Text passage
Innovation! That's rich. Nikon has denigrated Canon's use of fluorite in the past, and has now copied it along with using a built-in TC.


----------



## 9VIII (Jan 9, 2018)

Technically the name of Canon’s lens is longer, but Nikon’s naming scheme is one of the most confusing things on the market.
I’m not even kidding when I say that the way they name their lenses is one of the reasons I don’t want a Nikon camera (some lense being produced today still don’t have electronic focus, good luck figuring out which is which).
Nikon could discontinue those lenses, but it just goes to show that refreshing your lens mount _with the right features_ can be worthwhile.

If Nikon makes a proper short flange mount it could very well surpass their existing mount.
Sony already made the mistake of adapting a crop body mount for Full Frame, Canon is equally gimped on EF-M. Hopefully Nikon actually makes a nice beefy mount on a Full Frame ILC. Ideally it would support sensors larger than 35mm as well.
Especially after seeing the weather sealing test, I feel like people would love to see Nikon come in and compete head to head with Sony in that market.


----------



## jolyonralph (Jan 9, 2018)

9VIII said:


> If Nikon makes a proper short flange mount it could very well surpass their existing mount.
> Sony already made the mistake of adapting a crop body mount for Full Frame, Canon is equally gimped on EF-M.



Both the Sony and EF-M mounts are pretty much identical in diameter to the Nikon F mount!


----------



## djack41 (Jan 9, 2018)

Killer combo with the D500!


----------



## AlanF (Jan 9, 2018)

How many use the Canon 200-400? I recall sanj selling his.


----------



## privatebydesign (Jan 9, 2018)

Eldar has one, but he also has Hasselblad and Leica’s so we rarely see him now


----------



## Hector1970 (Jan 9, 2018)

I know someone who has the 200-400 and loves it.
I guess it depends on what you are comparing it to. Its bound to be better than a 100-400 but it as good as a 500mm F4 II. 
I was always curious whether the inbuilt 1.4 extender would be more precisely aligned or less precisely aligned than an external one. When its not in place does the gap impact anything in terms of quality. Would it be as tight built in as it would attached to the lens externally. I don't know whether it locks into place.
Curious if anyone here has used a Canon 200-400 and what their experience is.


----------



## neuroanatomist (Jan 9, 2018)

AlanF said:


> Innovation! That's rich. Nikon has denigrated Canon's use of fluorite in the past, and has now copied it along with using a built-in TC.

Excerpted data
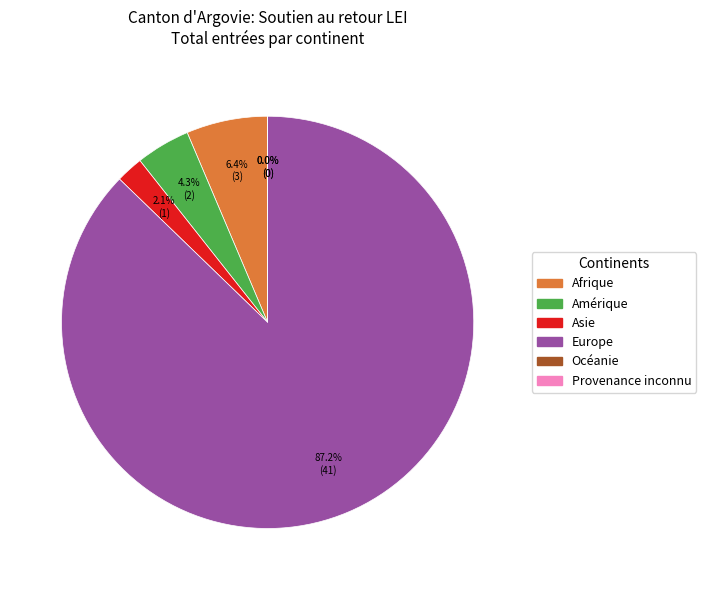

What is the largest slice in the pie chart?

Europe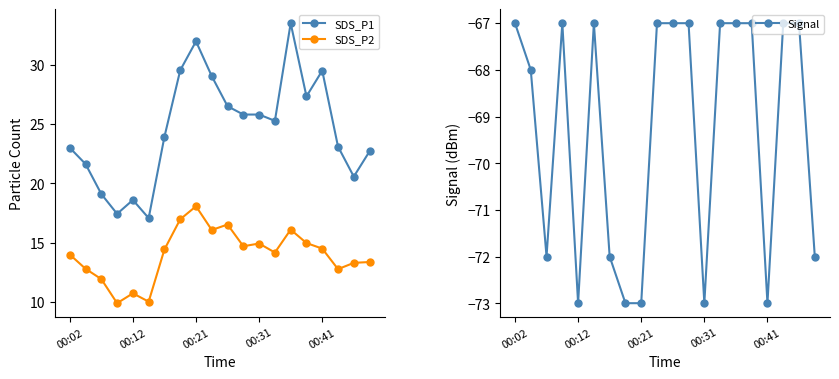

How many distinct data groups are displayed?

3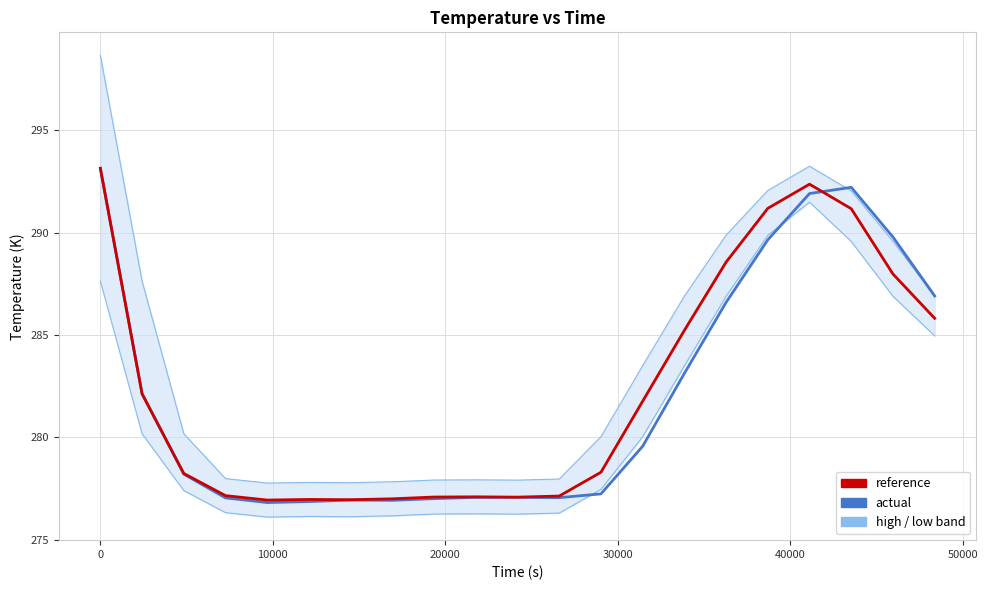

What is the lowest value of the high series?

277.8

Complete the following
(A) List every username that appears as a post header in the lens forum thread.
(B) In the lens forum thread, which mount does jolyonralph say the Sony and EF-M mounts match in diameter?
(C) Write the next part of the lens forum thread, starting after its last line.

Expected responses
(A) 9VIII, jolyonralph, djack41, AlanF, privatebydesign, Hector1970, neuroanatomist

(B) The Nikon F mount.

(C)
Well, yeah, but on the bright side, Nikon has increased their pace of innovatively copying Canon's innovations. After all, it took Nikon 44 years to copy Canon's use of fluorite elements in camera lenses (the FL-F300mm f/5.6 in 1969 vs. the AF-S NIKKOR 800mm f/5.6E FL ED VR in 2013), and it's only taken them 34 years to copy Canon's use of a built-in TC (the FDn 1200mm f/5.6L 1.4x in 1984 vs. this new 180-400 1.4x ). Go Nikon!


----------



## StoicalEtcher (Jan 9, 2018)

Sounds like a nice lens for Nikon shooters, so best wishes to them 8)

Having said that, I'm surprised that when engaging the 1.4 teleconverter, the focal length may not be recorded correctly in the file data (see footnote 1) - does anyone know if the same is true for Canon's 200-400 when the extender is engaged?


----------



## kaihp (Jan 9, 2018)

AlanF said:


> How many use the Canon 200-400? I recall sanj selling his.



I have only spoken to a couple of people that own/have used the 200-400, but they all loved it.

Besides Eldar, eml58 also have (had?) it. I'm not sure what happened to him, he seem to have left the forums.

I miss his safari images and wide and varied knowledge of the Big Whites.


----------



## Buck (Jan 9, 2018)

I have used the lens twice, both times at the Indy 500, with a 5d mark 3 and a mark 4. Tried hand held one day and with a mono pod the second, needless to say hand was too much much weight and was difficult to use. This year with the mono pod and in a better shooting angle to the track it was great to use. 
This from between turn 4 and the pit road entrance

Here is a shot at 400m, 1/1250 sec at f8, with 5dm4, iso 640


----------



## Buck (Jan 9, 2018)

this is at 640 mm 1/1000 at f8,5dm4 at iso 400


----------



## ethanz (Jan 9, 2018)

AlanF said:


> How many use the Canon 200-400? I recall sanj selling his.



Wow, one time I can actually provide assistance to you legends here on CR when almost no one else can. 
It is sad to not see Eldar here as much. Hasselblad has taken a hold of him. 

The 200-400 is fantastic. Sure it is heavy, but I have lugged it around all day before. I know its used a lot in professional sports. Its great for soccer and football and track. A friend said it was good for basketball, but I found the 70-200 better (although he may be a lot stronger than I am). There is minor degradation when the TC is in. On my camera the focal length is registered correctly when using the TC. Edge to edge sharpness is great. Almost no distortion.

This Nikon appears to be .1 kg lighter than the Canon.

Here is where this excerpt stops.